[DIRECTIVE]
Copy each line of the following material that has the string "tars".

START GIVEN INFORMATION

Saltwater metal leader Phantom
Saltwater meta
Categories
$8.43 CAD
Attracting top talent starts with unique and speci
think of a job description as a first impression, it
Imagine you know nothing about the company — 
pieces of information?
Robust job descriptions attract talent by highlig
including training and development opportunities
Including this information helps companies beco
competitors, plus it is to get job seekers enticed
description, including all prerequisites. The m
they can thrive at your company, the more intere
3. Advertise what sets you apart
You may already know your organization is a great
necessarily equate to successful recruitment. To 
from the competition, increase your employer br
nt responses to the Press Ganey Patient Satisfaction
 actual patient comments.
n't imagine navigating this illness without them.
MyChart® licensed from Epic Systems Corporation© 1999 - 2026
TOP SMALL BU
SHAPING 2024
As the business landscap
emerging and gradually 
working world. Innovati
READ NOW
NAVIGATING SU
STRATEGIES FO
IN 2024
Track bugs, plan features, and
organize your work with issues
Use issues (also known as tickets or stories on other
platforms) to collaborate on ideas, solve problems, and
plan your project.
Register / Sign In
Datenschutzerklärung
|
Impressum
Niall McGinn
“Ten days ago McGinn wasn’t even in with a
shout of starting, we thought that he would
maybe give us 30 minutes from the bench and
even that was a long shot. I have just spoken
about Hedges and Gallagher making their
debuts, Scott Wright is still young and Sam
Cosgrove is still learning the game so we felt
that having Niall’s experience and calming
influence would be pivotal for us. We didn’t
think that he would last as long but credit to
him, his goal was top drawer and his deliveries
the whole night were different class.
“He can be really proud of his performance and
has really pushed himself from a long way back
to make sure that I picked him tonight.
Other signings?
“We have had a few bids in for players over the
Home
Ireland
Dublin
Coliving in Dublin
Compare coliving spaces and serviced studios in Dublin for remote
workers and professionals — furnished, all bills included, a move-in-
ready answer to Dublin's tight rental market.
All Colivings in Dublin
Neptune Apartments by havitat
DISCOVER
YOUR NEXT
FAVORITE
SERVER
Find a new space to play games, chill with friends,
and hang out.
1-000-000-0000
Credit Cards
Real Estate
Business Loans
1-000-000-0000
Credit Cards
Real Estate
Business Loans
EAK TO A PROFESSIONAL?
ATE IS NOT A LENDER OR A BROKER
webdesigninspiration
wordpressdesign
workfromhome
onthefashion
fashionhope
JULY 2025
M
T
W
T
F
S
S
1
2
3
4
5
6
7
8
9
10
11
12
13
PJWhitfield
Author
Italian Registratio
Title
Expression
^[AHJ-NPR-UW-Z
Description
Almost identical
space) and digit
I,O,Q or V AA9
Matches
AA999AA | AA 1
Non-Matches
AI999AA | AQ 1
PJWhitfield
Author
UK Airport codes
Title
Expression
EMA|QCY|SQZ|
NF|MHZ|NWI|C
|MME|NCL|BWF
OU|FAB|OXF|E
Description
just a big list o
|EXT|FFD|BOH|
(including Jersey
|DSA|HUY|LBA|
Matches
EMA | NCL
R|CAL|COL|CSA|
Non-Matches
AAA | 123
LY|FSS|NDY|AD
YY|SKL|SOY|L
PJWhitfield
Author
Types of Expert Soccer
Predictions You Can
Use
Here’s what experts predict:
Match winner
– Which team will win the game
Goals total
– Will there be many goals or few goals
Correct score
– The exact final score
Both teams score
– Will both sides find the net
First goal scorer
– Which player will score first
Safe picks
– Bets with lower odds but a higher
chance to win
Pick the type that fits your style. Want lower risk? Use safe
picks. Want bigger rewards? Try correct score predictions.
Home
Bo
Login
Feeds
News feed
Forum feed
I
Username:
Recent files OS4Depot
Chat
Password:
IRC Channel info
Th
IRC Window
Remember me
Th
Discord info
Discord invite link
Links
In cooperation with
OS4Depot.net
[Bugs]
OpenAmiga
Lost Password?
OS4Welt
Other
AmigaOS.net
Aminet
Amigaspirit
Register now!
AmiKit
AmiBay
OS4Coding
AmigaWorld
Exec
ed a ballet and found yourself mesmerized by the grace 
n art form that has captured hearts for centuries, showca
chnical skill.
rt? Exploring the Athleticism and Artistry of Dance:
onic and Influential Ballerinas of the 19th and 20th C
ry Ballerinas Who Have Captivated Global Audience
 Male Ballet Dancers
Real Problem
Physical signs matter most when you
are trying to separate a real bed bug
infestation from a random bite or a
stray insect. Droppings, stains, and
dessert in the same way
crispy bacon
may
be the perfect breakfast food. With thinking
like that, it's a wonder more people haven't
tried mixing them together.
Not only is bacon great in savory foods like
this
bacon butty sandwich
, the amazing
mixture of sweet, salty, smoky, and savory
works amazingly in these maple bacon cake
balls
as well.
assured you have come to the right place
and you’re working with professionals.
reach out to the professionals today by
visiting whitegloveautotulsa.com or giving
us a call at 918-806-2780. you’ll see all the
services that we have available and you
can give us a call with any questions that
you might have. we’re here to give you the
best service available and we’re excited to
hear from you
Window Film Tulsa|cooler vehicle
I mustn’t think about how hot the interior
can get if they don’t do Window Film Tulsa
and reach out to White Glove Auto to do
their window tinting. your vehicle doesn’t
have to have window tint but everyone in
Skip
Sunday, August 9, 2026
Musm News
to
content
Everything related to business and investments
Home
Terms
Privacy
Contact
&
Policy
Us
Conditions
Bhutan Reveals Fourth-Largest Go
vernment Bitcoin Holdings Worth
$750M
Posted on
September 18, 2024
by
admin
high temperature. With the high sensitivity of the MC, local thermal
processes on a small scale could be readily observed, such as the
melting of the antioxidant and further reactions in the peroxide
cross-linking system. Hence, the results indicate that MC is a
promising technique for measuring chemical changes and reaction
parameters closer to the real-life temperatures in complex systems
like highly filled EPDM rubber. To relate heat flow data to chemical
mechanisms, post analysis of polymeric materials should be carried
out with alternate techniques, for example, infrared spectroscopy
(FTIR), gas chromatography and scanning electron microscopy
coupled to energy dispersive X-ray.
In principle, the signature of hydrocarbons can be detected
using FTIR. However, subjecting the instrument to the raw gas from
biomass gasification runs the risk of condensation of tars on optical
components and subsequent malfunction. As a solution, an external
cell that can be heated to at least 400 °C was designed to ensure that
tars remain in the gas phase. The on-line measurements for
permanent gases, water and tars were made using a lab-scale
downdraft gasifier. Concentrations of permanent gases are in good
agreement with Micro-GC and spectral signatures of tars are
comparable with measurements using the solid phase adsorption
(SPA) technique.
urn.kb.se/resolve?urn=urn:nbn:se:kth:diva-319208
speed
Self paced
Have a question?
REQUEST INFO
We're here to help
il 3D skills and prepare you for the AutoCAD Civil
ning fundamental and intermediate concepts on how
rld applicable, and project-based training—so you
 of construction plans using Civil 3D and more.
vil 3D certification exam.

END GIVEN INFORMATION

[EXERCISE SOLUTION]
biomass gasification runs the risk of condensation of tars on optical
tars remain in the gas phase. The on-line measurements for
permanent gases, water and tars were made using a lab-scale
agreement with Micro-GC and spectral signatures of tars are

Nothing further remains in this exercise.